Chris Bojanovich Photography



The key to reception planning is organization. Receptions have many moving parts and depending on your background it might have additional cultural or religious traditions that need to be incorporated.

As photographers covering the reception, we'll capture all the traditions as they unfold with little or no interruption. We will never tap you in the back or ask you to smile at the camera to get a picture. Our main goal during the reception is to capture the stories happening naturally and organically. We want to capture the joy, the tears, the energy in the dance floor so 20 years later you can look at those photographs in your album and relive those precious moments.

Below you will find the most common wedding reception traditions and a few tips to ensure you get the most or your your wedding reception.



The grand entrance is the first wedding tradition that happens during the reception. The grand entrance introduces you and your newly husband/partner to your wedding guest. In most cases the parents of the couple and the bridal party are introduced first, this in itself creates a sense of excitement among your wedding guest. The grand entrance happens very fast; therefore, it is very important that the the venue's wedding day coordinator or the DJ organizes everyone 10 to 15 minutes prior to the grand entrance.

To get the most our of you photography, ask your bridal party to hold until they are close to the dance floor before they begin with their "performance" - it is common for the wedding party to do a little dance or some other funny thing to create excitement.
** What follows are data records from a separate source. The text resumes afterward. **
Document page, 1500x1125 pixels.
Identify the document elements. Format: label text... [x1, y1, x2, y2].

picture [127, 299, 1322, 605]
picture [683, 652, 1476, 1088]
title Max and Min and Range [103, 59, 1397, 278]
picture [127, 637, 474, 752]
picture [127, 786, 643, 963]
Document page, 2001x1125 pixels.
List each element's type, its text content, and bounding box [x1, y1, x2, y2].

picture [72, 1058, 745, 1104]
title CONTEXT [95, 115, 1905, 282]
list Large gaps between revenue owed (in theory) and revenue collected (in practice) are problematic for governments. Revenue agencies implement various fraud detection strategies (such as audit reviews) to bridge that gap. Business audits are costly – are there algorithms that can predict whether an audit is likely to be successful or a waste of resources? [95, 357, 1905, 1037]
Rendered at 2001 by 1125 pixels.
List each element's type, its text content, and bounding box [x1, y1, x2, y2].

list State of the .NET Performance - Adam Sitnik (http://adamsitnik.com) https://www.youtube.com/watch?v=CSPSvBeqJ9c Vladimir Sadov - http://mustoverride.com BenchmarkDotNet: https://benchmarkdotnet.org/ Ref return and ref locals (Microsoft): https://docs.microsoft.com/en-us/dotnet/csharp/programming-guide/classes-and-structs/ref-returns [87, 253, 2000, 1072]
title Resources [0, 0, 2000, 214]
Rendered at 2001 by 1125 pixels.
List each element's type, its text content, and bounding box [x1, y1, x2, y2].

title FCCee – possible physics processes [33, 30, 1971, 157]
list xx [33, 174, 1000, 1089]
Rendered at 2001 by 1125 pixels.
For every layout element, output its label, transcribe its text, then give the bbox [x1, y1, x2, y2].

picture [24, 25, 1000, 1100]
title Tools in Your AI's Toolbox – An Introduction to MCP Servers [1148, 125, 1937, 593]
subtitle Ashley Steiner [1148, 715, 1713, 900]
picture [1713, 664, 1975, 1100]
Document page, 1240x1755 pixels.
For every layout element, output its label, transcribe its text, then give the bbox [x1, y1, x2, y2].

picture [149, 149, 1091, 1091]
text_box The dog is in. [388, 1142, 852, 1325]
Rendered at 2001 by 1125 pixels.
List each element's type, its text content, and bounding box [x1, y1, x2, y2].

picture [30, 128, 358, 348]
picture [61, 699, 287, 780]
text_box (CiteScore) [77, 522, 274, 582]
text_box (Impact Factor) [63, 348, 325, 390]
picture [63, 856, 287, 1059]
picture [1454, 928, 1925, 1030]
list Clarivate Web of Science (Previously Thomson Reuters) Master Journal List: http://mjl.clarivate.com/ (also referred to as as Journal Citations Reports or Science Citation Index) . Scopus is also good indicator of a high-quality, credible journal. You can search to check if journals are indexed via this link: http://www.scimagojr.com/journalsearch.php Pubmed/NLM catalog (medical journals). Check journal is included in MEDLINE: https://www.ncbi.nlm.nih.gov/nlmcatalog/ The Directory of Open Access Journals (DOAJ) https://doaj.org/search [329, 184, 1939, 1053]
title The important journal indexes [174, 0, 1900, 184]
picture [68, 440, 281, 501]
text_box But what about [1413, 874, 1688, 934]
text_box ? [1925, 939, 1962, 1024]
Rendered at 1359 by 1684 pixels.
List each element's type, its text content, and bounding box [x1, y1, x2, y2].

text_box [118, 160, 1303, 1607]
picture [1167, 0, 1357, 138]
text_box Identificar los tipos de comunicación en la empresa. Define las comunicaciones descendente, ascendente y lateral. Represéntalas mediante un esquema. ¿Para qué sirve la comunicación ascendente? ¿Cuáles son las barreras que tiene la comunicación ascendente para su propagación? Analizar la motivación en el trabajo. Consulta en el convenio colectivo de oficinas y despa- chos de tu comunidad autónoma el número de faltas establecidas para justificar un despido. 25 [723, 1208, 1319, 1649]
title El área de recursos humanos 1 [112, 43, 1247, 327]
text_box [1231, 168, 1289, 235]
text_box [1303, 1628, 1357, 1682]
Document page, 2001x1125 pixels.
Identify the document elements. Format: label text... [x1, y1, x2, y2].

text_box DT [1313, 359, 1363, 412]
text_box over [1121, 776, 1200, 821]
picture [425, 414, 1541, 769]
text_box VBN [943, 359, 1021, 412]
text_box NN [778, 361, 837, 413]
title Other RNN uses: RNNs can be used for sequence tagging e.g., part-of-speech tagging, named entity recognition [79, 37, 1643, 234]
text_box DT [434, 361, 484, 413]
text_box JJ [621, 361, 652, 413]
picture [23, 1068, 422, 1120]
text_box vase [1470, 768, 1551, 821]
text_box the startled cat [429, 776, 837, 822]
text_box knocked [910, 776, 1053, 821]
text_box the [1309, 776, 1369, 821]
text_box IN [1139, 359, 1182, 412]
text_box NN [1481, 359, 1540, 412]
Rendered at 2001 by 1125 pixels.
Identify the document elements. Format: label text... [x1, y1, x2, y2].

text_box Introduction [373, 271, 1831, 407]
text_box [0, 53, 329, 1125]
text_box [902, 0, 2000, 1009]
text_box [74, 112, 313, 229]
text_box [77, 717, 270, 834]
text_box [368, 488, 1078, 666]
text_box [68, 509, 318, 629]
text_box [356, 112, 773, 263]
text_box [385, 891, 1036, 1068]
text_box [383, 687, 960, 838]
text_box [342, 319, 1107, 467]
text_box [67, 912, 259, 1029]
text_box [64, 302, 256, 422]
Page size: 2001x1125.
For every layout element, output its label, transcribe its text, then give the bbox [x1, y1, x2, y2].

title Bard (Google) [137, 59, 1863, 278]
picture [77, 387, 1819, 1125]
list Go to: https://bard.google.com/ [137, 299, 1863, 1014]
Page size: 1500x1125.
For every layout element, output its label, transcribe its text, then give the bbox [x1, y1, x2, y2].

One of the most memorable segments of the wedding reception is the couple’s First Dance. It typically follows the grand entrance and it's a very emotional time for couple and their parents. However, during this time all eyes are on you and dancing under the spotlight in front of a group of people can feel a bit intimidating. Dance lessons and a good dance instructor can empower you and give you the knowledge, experience and the confidence needed to perform in front of people and enjoy the intimate and romance of your first dance. Here are some tips on how to create the perfect first dance:

  1. Try to select a a song with a consistent beat and no longer than 3 minutes.
  2. Select a dance instructor with experience in ballroom dancing. Give him/her details about the dance floor, where will you enter the dance floor, the shape of the dance floor and the size. Also, let him/her know what type of wedding dress you will be wearing and what you have in mind for your First Dance. Some brides love dips, turns and spins, letting the instructor know your vision can help him/her choose a choreography that is easy to achieve, is elegant and beautiful to photography.
  3. Start your dance lessons at least three months before your wedding. Let's be honest most guys, are not much into dancing. Starting your lessons in advance will give you ample time to plan, convince your partner that dancing is not that bad, and practice. Practicing your dance and knowing all your moves will make you feel comfortable and more relax during the actual First Dance.
  4. Be in sync with your DJ or band leader and make sure they have the right version of your First Dance song and when you will start and finish your wedding First Dance.


It is very common for couple to schedule a parent dances - father/ daughter and Mother/son dance during the reception. As with the first dance, choose a song that is under 3 minutes and is easy to dance.



If you are having a Jewish wedding, you will most likely have a hora scheduled during the wedding reception. During the hora, family and guests hold hand, form a circle and dance around you and your spouse. Additionally, it is tradition to lift you, your spouse and your parents while sitting on a chair. The hora is a fun, energetic and great for photographs.


The toast usually happens between the salad and main course, this ensures that most of your guest are sitting at the table and paying attention to you. Usually toasts are given by the Maid of Honor and Best Man, and sometimes the father of the bride.

I always recommend the DJ to place the Maid of Honor next to you and the Best Man next to the groom to let me photograph the 4 of you together.


The cake cutting usually happens within the last 1.5 hours of the wedding reception. My recommendation is to cut and serve the cake as early as possible so everyone can enjoy it. Guest start to leave during the last hour of the wedding reception.


If you plan to toss the bouquet and garter during your wedding reception, I recommend you do it right after the cake cutting when most guest are attentive and in the dance floor. This ensures every enjoys this tradition.